MAIKE ALBATH
Lampedusa, Sciascia, Camilleri und die Literatur Siziliens
ANKUNFT ANKUNFT Der Busfahrer in Reggio Calabria zeigt eine abschüssige Straße hinunter und wedelt mit dem Arm. Dort hinten sei der Hafen, wo sich auch die Anlegestelle der Fähre nach Messina befinde. Es ist ein heißer Spätnachmittag im September, ein Montag. Die Gegend ist abgelegen. Baustellen säumen den Bürgersteig, Müll liegt herum, kaum jemand ist unterwegs. Ob es stimmt? Doch dann kommt man an ein großes Eisentor und blickt auf den Kai. Auf einem Betonklotz prangt das blaue Emblem der Schifffahrtsgesellschaft: Liberty Lines – Aliscafo . In der Schalterhalle hängt der Fahrplan, alle halbe Stunde gibt es eine Verbindung. 25 Minuten soll die Überfahrt dauern. Der Wartesaal füllt sich, kalabresische und sizilianische Familien stehen herum. Das Tragflügelboot, das seit 1958 verkehrt, wird benutzt wie ein Linienbus. Als es anlegt, eilen Pendler zum Ausgang, ein paar Herren, die wie Rechtsanwälte aussehen und sich über einen Kaufvertrag unterhalten, alte Leute auf Verwandtenbesuch. Unter den Einsteigenden sind junge Männer mit Sporttaschen, Studenten, Mütter mit Kindern, zwei Mädchen, die sich hinter ihren Sonnenbrillen verschanzen und Stöpsel im Ohr tragen.
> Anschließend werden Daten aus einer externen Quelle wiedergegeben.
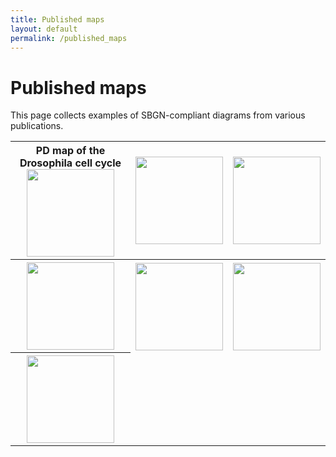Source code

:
 ```yaml
---
title: Published maps
layout: default
permalink: /published_maps
---
```


# Published maps

This page collects examples of SBGN-compliant diagrams from various publications.

<div id="published_maps_gallery">
        <table class="gallery_table">
          <tr>
            <th class="gallery_column">
            PD map of the Drosophila cell cycle<br>
            <a href="/sbgn/images/published_maps/toure_drosophila.png" data-lightbox="image-gallery" data-title="Quick tips for creating effective and impactful biological pathways using the Systems Biology Graphical Notation. Touré et al., 2018, <a href='https://dx.doi.org/10.1371/journal.pcbi.1005740'>doi:10.1371/journal.pcbi.1005740</a>"><img class="gallery_thumbnail" src="/sbgn/images/published_maps/toure_drosophila-cropped.png" style="height: 140px;"/></a>
            </th>
            <th class="gallery_column">
            <a href="/sbgn/images/published_maps/lenovere_genenetwork.png" data-lightbox="image-gallery" data-title="PD map of two-gene system behaviour"><img class="gallery_thumbnail" src="/sbgn/images/published_maps/lenovere_genenetwork-cropped.png" style="height: 140px;"/></a>
            </th>
            <th class="gallery_column">
            <a href="/sbgn/images/published_maps/lloretVillas_proteinaggregation.png" data-lightbox="image-gallery" data-title="PD map of protein aggregation"><img class="gallery_thumbnail" src="/sbgn/images/published_maps/lloretVillas_proteinaggregation-cropped.png" style="height: 140px;"/></a>
            </th>
          </tr>
          <tr>
            <th class="gallery_column">
            <a href="/sbgn/images/published_maps/mazein_cholesterolbiosynthesis.png" data-lightbox="image-gallery" data-title="PD map of the mammalian cholesterol biosynthesis"><img class="gallery_thumbnail" src="/sbgn/images/published_maps/mazein_cholesterolbiosynthesis-cropped.png" style="height: 140px;"/></a>
            </th>
            <th class="gallery_column">
            <a href="/sbgn/images/published_maps/lloretVillas_precursorprocessing.png" data-lightbox="image-gallery" data-title="AF map of protein precursor processing"><img class="gallery_thumbnail" src="/sbgn/images/published_maps/lloretVillas_precursorprocessing-cropped.png" style="height: 140px;"/></a>
            </th>
            <th class="gallery_column">
            <a href="/sbgn/images/published_maps/boras_activitynetwork.png" data-lightbox="image-gallery" data-title="AF map of interactions in a tumor microenvironment"><img class="gallery_thumbnail" src="/sbgn/images/published_maps/boras_activitynetwork-cropped.png" style="height: 140px;"/></a>
            </th>
          </tr>
          <tr>
            <th class="gallery_column">
            <a href="/sbgn/images/published_maps/stefan_calmodulin.png" data-lightbox="image-gallery" data-title="ER map of CaMKII regulation by calmodulin"><img class="gallery_thumbnail" src="/sbgn/images/published_maps/stefan_calmodulin-cropped.png" style="height: 140px;"/></a>
            </th>
          </tr>
        </table>
</div>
Jemand telefoniert auf dem Handy. Dunst liegt über der bergigen Küste von Sizilien; auf dem Schiff ist man einen Moment lang verwirrt: Welche Seite ist jetzt welche? Aus der Ferne erkenne ich Villa San Giovanni, den Hafen für den Bahnübergang, dort wird der Zug aus Neapel auf die neuen großen Fähren von Trenitalia verfrachtet. Aus der Brücke über die Meerenge, die Milliarden verschlang und vielen Sizilianern und Kalabresen seit 1981 einen festen Arbeitsplatz in verschiedenen Planungsbüros verschaffte, ist bis heute nichts geworden. Stattdessen fährt der Zug immer noch in den Bauch der Fähre hinein und auf der anderen Seite wieder heraus und dann die Küste hinunter, bis nach Syrakus. Man sieht die mächtigen Schiffe gemächlich über die Meerenge kreuzen. Es ist ein hochliterarisches Terrain.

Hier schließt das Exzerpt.